Your objective ::
Return, without any change, the lines below, starting at the line that contains "To the nearest percent, what is" and ending at the line that contains "Count the number of slices in the pie.".

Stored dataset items
........

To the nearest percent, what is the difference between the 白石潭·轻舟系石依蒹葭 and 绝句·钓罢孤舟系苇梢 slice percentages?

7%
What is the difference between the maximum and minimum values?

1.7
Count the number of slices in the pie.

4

........

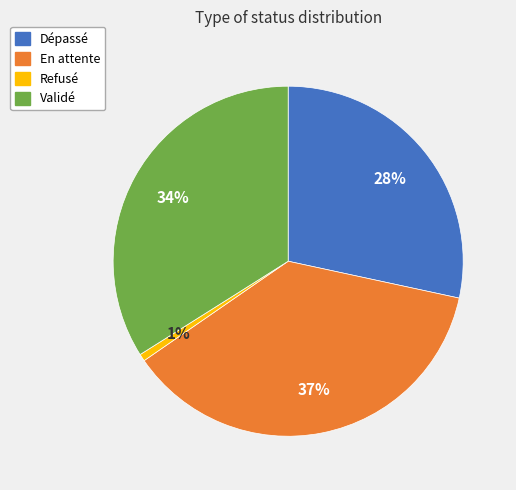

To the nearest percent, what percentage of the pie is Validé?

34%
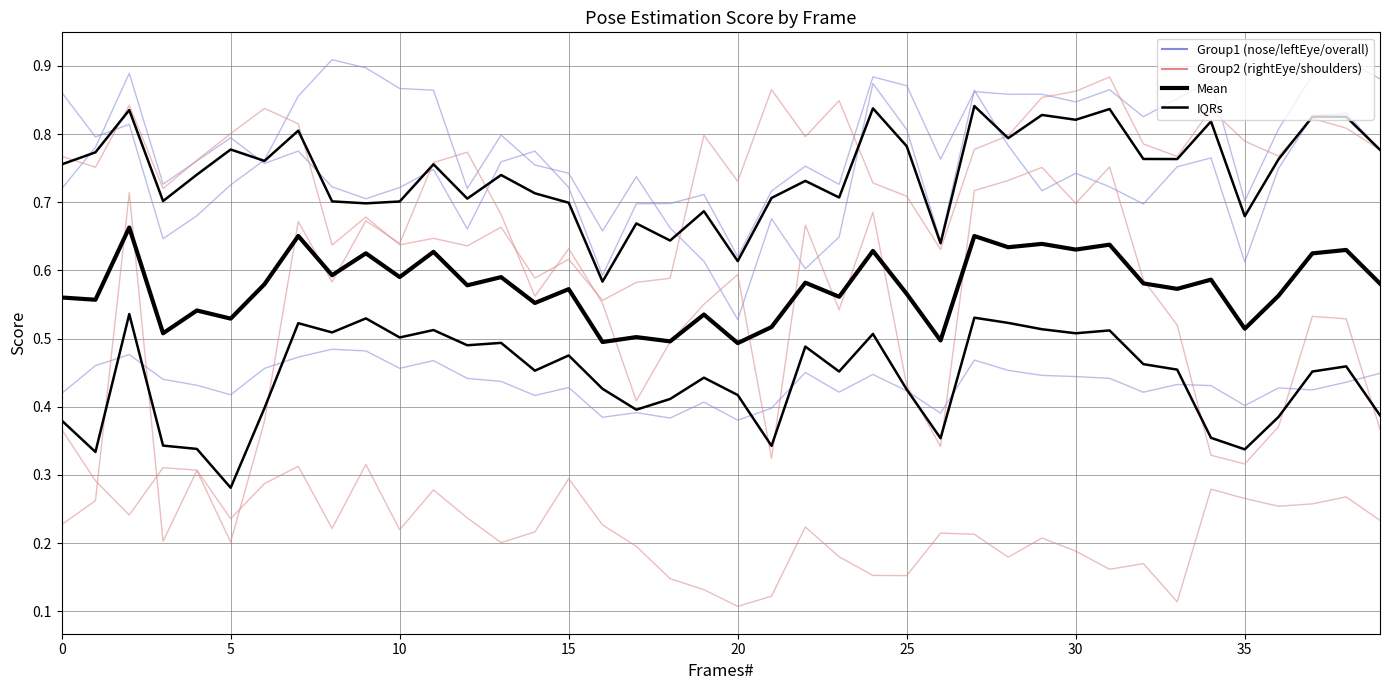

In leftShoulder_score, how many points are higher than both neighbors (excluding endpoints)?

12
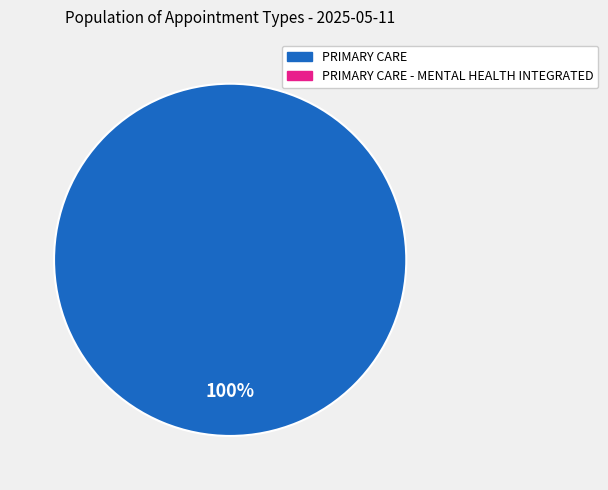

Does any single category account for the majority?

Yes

........

Written answer ::
To the nearest percent, what is the difference between the 白石潭·轻舟系石依蒹葭 and 绝句·钓罢孤舟系苇梢 slice percentages?

7%
What is the difference between the maximum and minimum values?

1.7
Count the number of slices in the pie.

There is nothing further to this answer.